• **Teks bacaan**:
--

Fraksi Gabungan II DPR Papua Tak Tertarik Rolling AKD

Ketua Umum DPP AMKI, Nason Utty.
banner 120x600
banner 468x60

JAYAPURA, Papuaterkini.com – Fraksi Gabungan II Bangun Papua DPR Papua tampaknya tak tertarik dengan rencana rolling Alat Kelengkapan Dewan (AKD) DPR Papua periode 2019 – 2024 dalam waktu dekat ini.

“Terkait rolling AKD, Fraksi Gabungan II Bangun Papua yakni Partai Kebangkitan Bangsa (PKB), Partai Persatuan Pembangunan (PPP) dan Partai Garuda tidak tertarik dalam pembagian atau penempatan di dalam alat kelengkapan dewan,” kata Wakil Ketua Fraksi Gabungan II DPR Papua, Nason Utty, Senin, 24 Oktober 2022.

Bahkan, untuk distribusi anggota ke komisi – komisi atau alat kelengkapan dewan lainnya seperti Badan Musyawarah (Bamus), Badan Anggaran (Banggar), Badan Pembentukan Peraturan Daerah (Bapemperda) dan Badan Kehormatan (BK) DPR Papua itu, telah didistribusikan dan berdasarkan permintaan dari anggota fraksi.

--

• **Data masukan**:
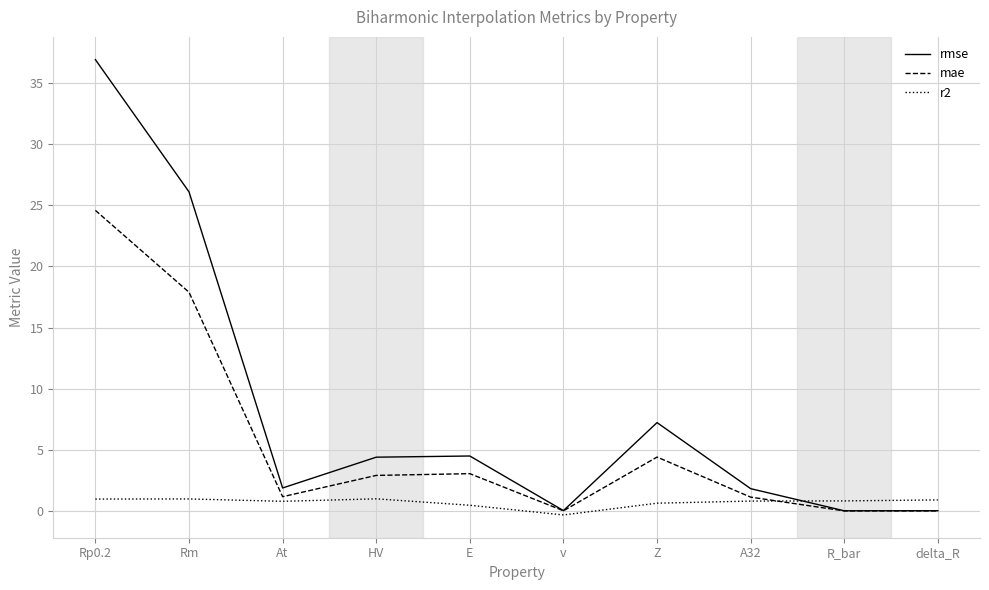

At which label is mae closest to 12?

Rm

--

• **Tugas**:
Nilailah apakah tiap pernyataan ini sesuai dengan teks bacaan tentang rolling AKD DPR Papua. Jawab ya atau tidak, lalu kutip secara persis kata-kata dari teks bacaan yang menentukannya.
1. Fraksi Gabungan II Bangun Papua terdiri dari PKB, PPP, dan Partai Garuda.
2. Nason Utty disebut sebagai Ketua Fraksi Gabungan II DPR Papua.
3. Distribusi anggota ke komisi dan alat kelengkapan dewan lainnya dilakukan berdasarkan permintaan dari anggota fraksi.
Baris data tidak berperan apa pun dalam tugas ini.

• **Ruang jawaban**:
1. Ya: "Fraksi Gabungan II Bangun Papua yakni Partai Kebangkitan Bangsa (PKB), Partai Persatuan Pembangunan (PPP) dan Partai Garuda"
2. Tidak: "Wakil Ketua Fraksi Gabungan II DPR Papua, Nason Utty"
3. Ya: "telah didistribusikan dan berdasarkan permintaan dari anggota fraksi"